Nowadays, major labels regularly and repeatedly reissue the same music, hoping to ring up additional sales of the same recordings. Often, they accomplish this by adding a few unreleased bonus tracks to each new package. The latest Janis Joplin two-CD set from Columbia, The Essential Janis Joplin, is a good example of this trend, with 21 of 30 tracks coming from Joplin’s four original albums and only two previously unissued songs . Before releasing this new compilation, Columbia already had no fewer than five Janis Joplin greatest hits packages on the market. Greatest Hits, the original Joplin best-of, was remastered in 1999. 18 Essential Songs, released in 1995, has almost twice as much music as Greatest Hits, but it does not include the hit single version of “Me and Bobby McGee”. The first Joplin box, Janis, spreads the best of her Columbia output and rarities over three discs. A second Janis box, the five-disc Box of Pearls, features every track from her four original albums plus rarities not on the first Janis box. The Essential Janis Joplin is presumably for listeners who want more than a single disc of Janis but not more than two.

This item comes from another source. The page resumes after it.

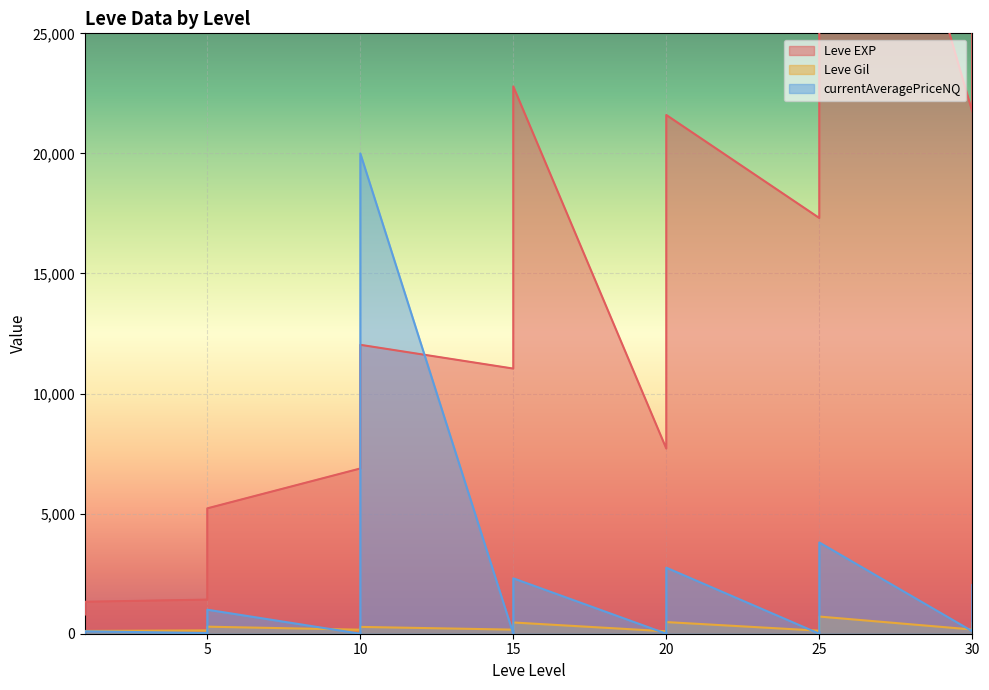

How many intersections are there between Leve EXP and currentAveragePriceNQ?

2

All that being said, we now come to a much more important question: is the music any good? I say yes, resoundingly. Anyone familiar with Janis probably already agrees. If you have not heard her music before, I suggest that you at least purchase one of Joplin’s single-disc best-ofs, if not this two-disc set.

Stylistically, Joplin’s deeply moving art appears to come from three places. Two are understandable, if not predictable: the psychedelic rock she was exposed to after moving to San Francisco and the vintage blues so many young folks were fascinated by in the ’60s. In contrast, the third influence, pure soul music, seems at first glance to be out of left field, though it increasingly informed Joplin’s music as her career progressed.

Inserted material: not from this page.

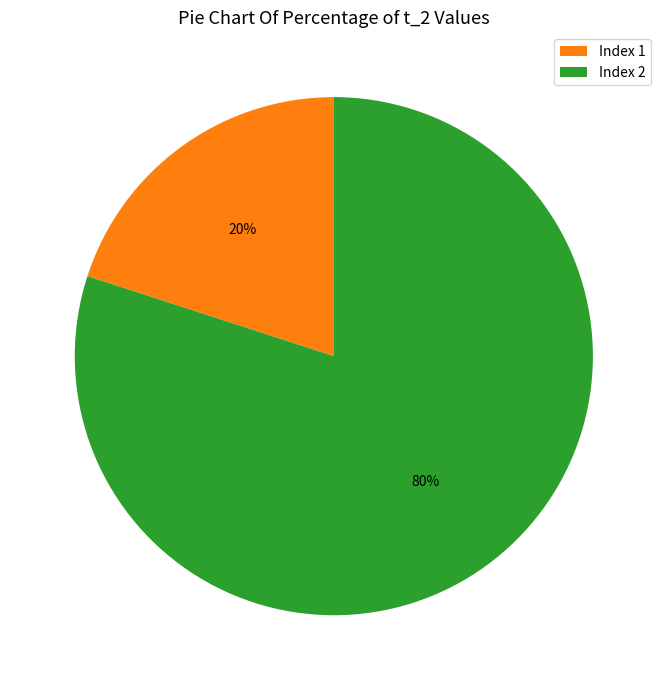

Rank the categories by value from lowest to highest.

Index 1, Index 2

I can imagine Janis at Monterey Pop, surrounded by, and generating, a great deal of excitement. The Who smashed their guitars, Hendrix set his on fire, and Joplin made a name for herself with her tortured version of Big Mama Thornton’s “Ball and Chain”. Amidst all this, soul star Otis Redding simply tore the house down, affecting Janis deeply and leaving just about everyone in the audience with their mouths hanging open.

From then on, over the course of three years and these two CDs, Joplin evolved into the finest caucasian female soul vocalist this side of Dusty Springfield. She cut thoroughly convincing versions of many now familiar soul songs, a few of which became famous because she recorded them: “Piece of My Heart”, recorded before by Aretha Franklin’s sister Erma; “Raise Your Hand”, by Otis Redding’s Stax labelmate Eddie Floyd; “Tell Mama”, made famous by Etta James; “Cry Baby”, originally a hit for Garnett Mimms; and, of course, “Get It While You Can”, which Jerry Ragovoy and Mort Shuman wrote for Howard Tate. “Work Me, Lord”, by bluesman Nick Gravenites, “A Woman Left Lonely” by Dan Penn and Spooner Oldham, “My Baby” by Ragovoy and Shuman, “Trust Me” by Bobby Womack and even the Bee Gees’ “To Love Somebody” also qualify as soul songs, as do “Maybe” and the Sly Stone-influenced “Try (Just a Little Bit Harder).” In other words, nearly half of this two-CD retrospective is comprised of very soulful numbers.

Like Dylan, Janis did not have a conventionally beautiful voice. It was rough and grainy but, at the same time, real and expressive. As with any great soul singer or interpreter of the blues, it’s the feeling that matters. When Janis sings these songs, though they flow from the deep well of African-American culture, I believe her. Why? Because I can feel her pain. I once saw her respond to an interviewer’s question about her childhood and adolescence in Port Arthur, Texas. As she responded, the pain on her face and in her voice was so palpable I could almost reach out and touch it. This pain is what seems to drive her music, almost all of which expresses her desperate need to be loved and the unbearable anguish she felt when she was not.

Sadly, that pain also seems to have led her to kill herself with heroin at the tender age of 27. As suggested by the Rodgers and Hart song she sings here, Janis really was “Little Girl Blue”. Somehow, though she took her own life, knowing that she felt and honestly expressed her sorrow and longing gives me some kind of hope. At least we have her music to remember her by.